*** DOCUMENT PASSAGE Section Begins ***
Suggestion for Slackware 14.1 browser with stability, security and long support in mind: Firefox Extended Support Release 24
ftp://ftp.mozilla.org/pub/mozilla.or...eases/24.0esr/

kikinovak 09-17-2013 02:44 PM

Quote:

Originally Posted by sardinha (Post 5029368)
Suggestion for Slackware 14.1 browser with stability, security and long support in mind: Firefox Extended Support Release 24
ftp://ftp.mozilla.org/pub/mozilla.or...eases/24.0esr/

+1 on that.

Col-Panic 09-17-2013 05:23 PM

Quote:

Originally Posted by kikinovak (Post 5029405)
+1 on that.

+another. Seems like it would be a much better fit for Slackware than going with Mozilla's current mainstream rapid release versions.

TobiSGD 09-17-2013 07:00 PM

I would like to see Slackware keeping up with new Firefox releases. ESR is already available via SBo for anyone who wants to use that.

hitest 09-17-2013 07:49 PM

Quote:

Originally Posted by TobiSGD (Post 5029551)
*** DOCUMENT PASSAGE Section Ends ***
**REQUIRED ACTION A**.
In the forum thread about Firefox for Slackware 14.1, where does TobiSGD say the ESR version is already available?
**REQUIRED ACTION B**.
Carry on the forum thread about Firefox for Slackware 14.1 from the point where it stops.
The rows are material separate from the forum thread about Firefox for Slackware 14.1.
*** INFORMATION Section Begins ***
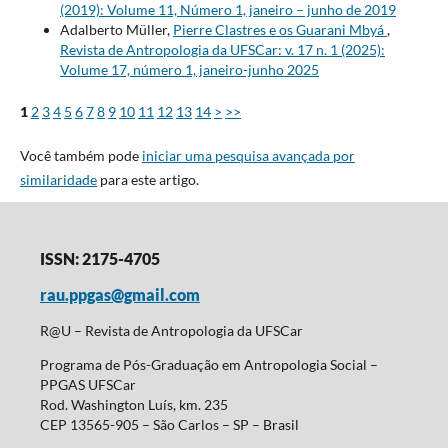
(2019): Volume 11, Número 1, janeiro – junho de 2019
Adalberto Müller,
Pierre Clastres e os Guarani Mbyá
,
Revista de Antropologia da UFSCar: v. 17 n. 1 (2025):
Volume 17, número 1, janeiro-junho 2025
1
2
3
4
5
6
7
8
9
10
11
12
13
14
>
>>
Você também pode
iniciar uma pesquisa avançada por
similaridade
para este artigo.
ISSN: 2175-4705
rau.ppgas@gmail.com
R@U – Revista de Antropologia da UFSCar
Programa de Pós-Graduação em Antropologia Social –
PPGAS UFSCar
Rod. Washington Luís, km. 235
CEP 13565-905 – São Carlos – SP – Brasil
*** INFORMATION Section Ends ***
**WRITTEN RESPONSE A**.
Via SBo.

**WRITTEN RESPONSE B**.
I would like to see Slackware keeping up with new Firefox releases. ESR is already available via SBo for anyone who wants to use that.

Agreed. It is a selling point for Slackware 14.1 to have up to date applications at release time.

sardinha 09-18-2013 03:31 AM

Quote:

Originally Posted by hitest (Post 5029564)
Agreed. It is a selling point for Slackware 14.1 to have up to date applications at release time.

ESR is an up to date version just with a longer cycle release, it's great for the stable distro version because has security and bug fixes in "LTS".

Thanks Patrick for update Firefox to 24 ESR in 14.1 Beta!

TobiSGD 09-18-2013 03:45 AM

ESR is an up to date version only for now, after the next release of Firefox it will miss features of the new versions.
I personally don't like the switch, for me that is a major drawback. For example, if Mozilla had decided to make 23 instead of 24 the ESR then the users of the ESR version never would have got H.264 video acceleration.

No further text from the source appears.